There are the really big institutional investors which have been involved in the asset class from the outset. They are poised to maintain, or even increase, their commitments. We are also seeing some large institutions, and particularly insurance companies, that are delegating the management of their fixed-income pocket to asset managers, with the aim of incorporating some level of alternative or illiquid assets into the mix. That is providing a new way for large-scale investors to access the asset class.

Then, there are the mid-sized institutions seeking customized solutions that can be tailored to their specific needs. And we are also starting to see the emergence of some initiatives aimed at individuals.

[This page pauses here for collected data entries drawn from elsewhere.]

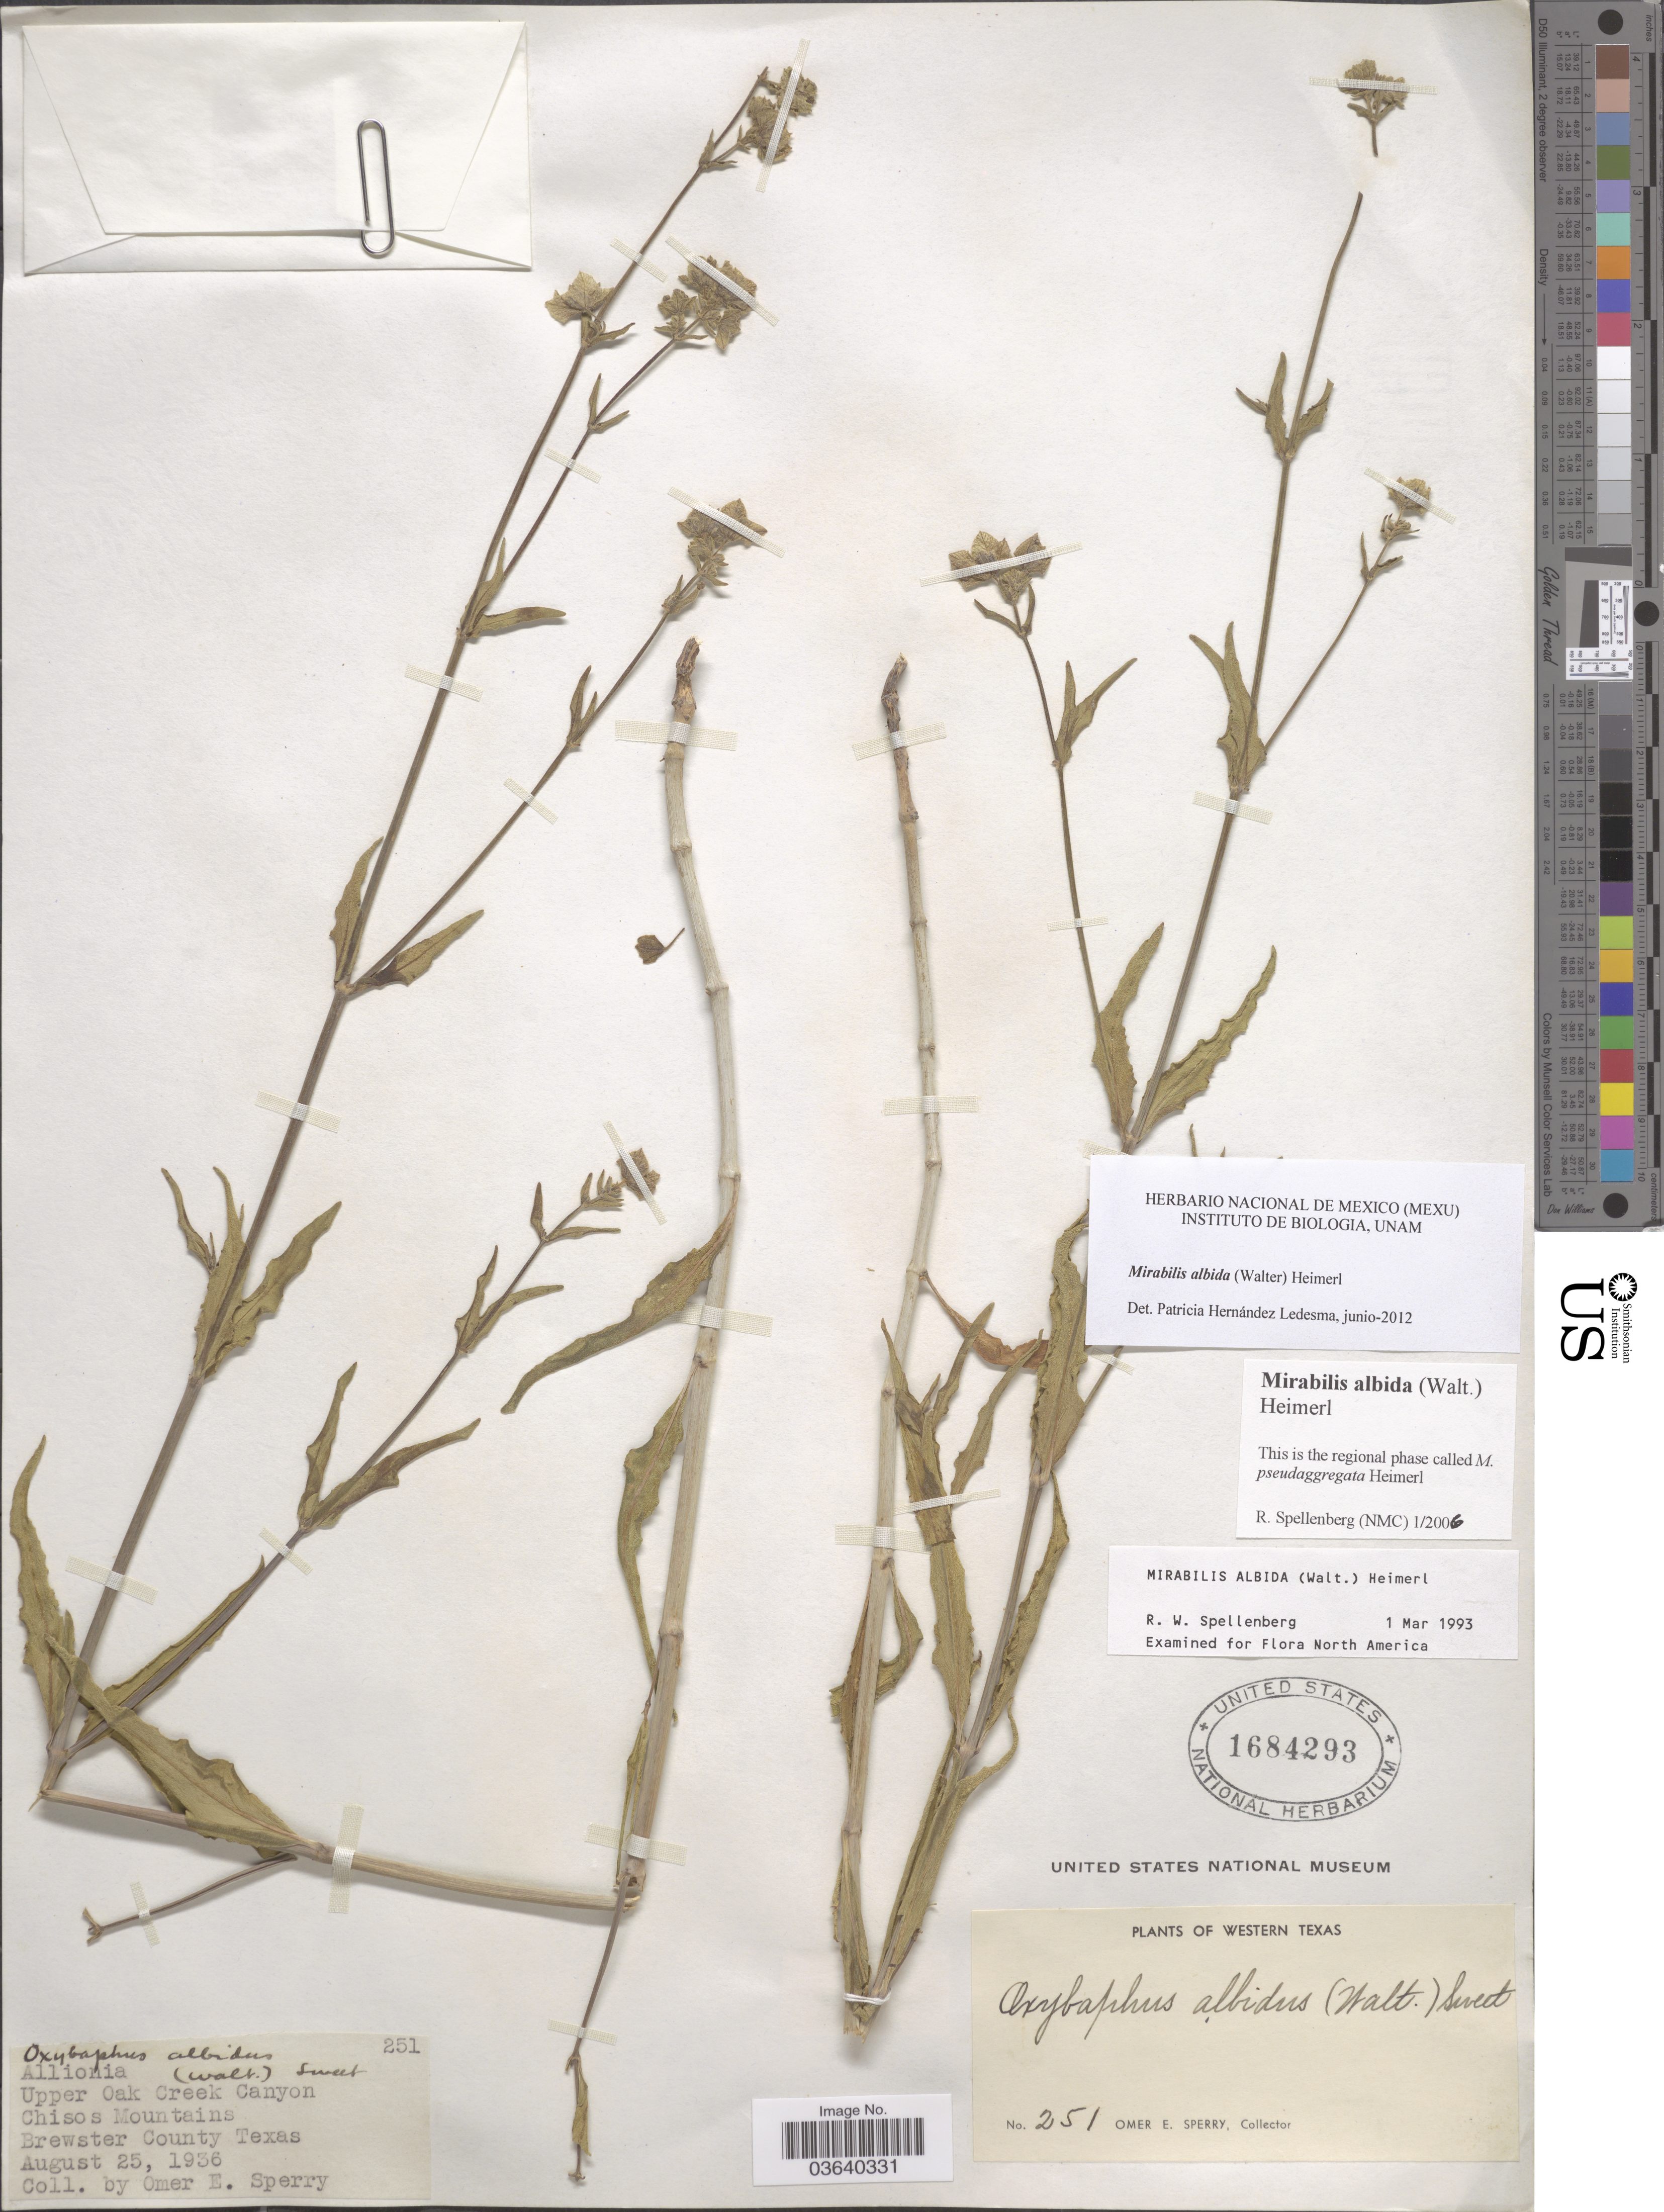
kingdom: Plantae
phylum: Tracheophyta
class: Magnoliopsida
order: Caryophyllales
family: Nyctaginaceae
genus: Mirabilis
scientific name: Mirabilis albida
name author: (Walter) Heimerl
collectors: O. E. Sperry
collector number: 251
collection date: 1936-08-25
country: United States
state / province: Texas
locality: Western Texas. Upper Oak Creek Canyon Chisos Mountains Brewster County.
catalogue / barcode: US 1684293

We are still very much at the beginning of that journey, but I do think there could potentially be substantial interest for products distributed through retail networks that could incorporate a portfolio of illiquid private debt.

What do you think the future holds for infrastructure debt?

Not only have we proved the resilience of the asset class, but we have also demonstrated that infrastructure debt is a multifaceted proposition. There are multiple different regions to be accessed and multiple different sub-sectors.

We are also increasingly seeing the integration of mezzanine or junior debt, either in specific mandates or as part of a commingled strategy.

This is a big asset class. It is big in terms of volume and in terms of the diversification it offers by geography, industry and rank in the capital structure. There are different tenors available. It can be fixed tranche or floating rate. Infrastructure debt is rich in variety and can therefore be tailored to fit the needs of investors. I see the future as bright.

Which sectors and geographies are offering the most attractive infrastructure debt opportunities?

We are still focused on renewables, primarily in Europe but also in North America. We are particularly interested in some emerging sub-sectors that have yet to really take hold in the project finance market. Batteries, for example, could prove highly interesting going forward. The same is true of biofuels.

And while it is still early days, we may soon see the first hydrogen deals come to fruition. We believe that will be the next green revolution. Meanwhile, there are some attractive transactions taking place in the telecommunications space as well, ranging from data centres to broadband and, of course, the rollout of 5G.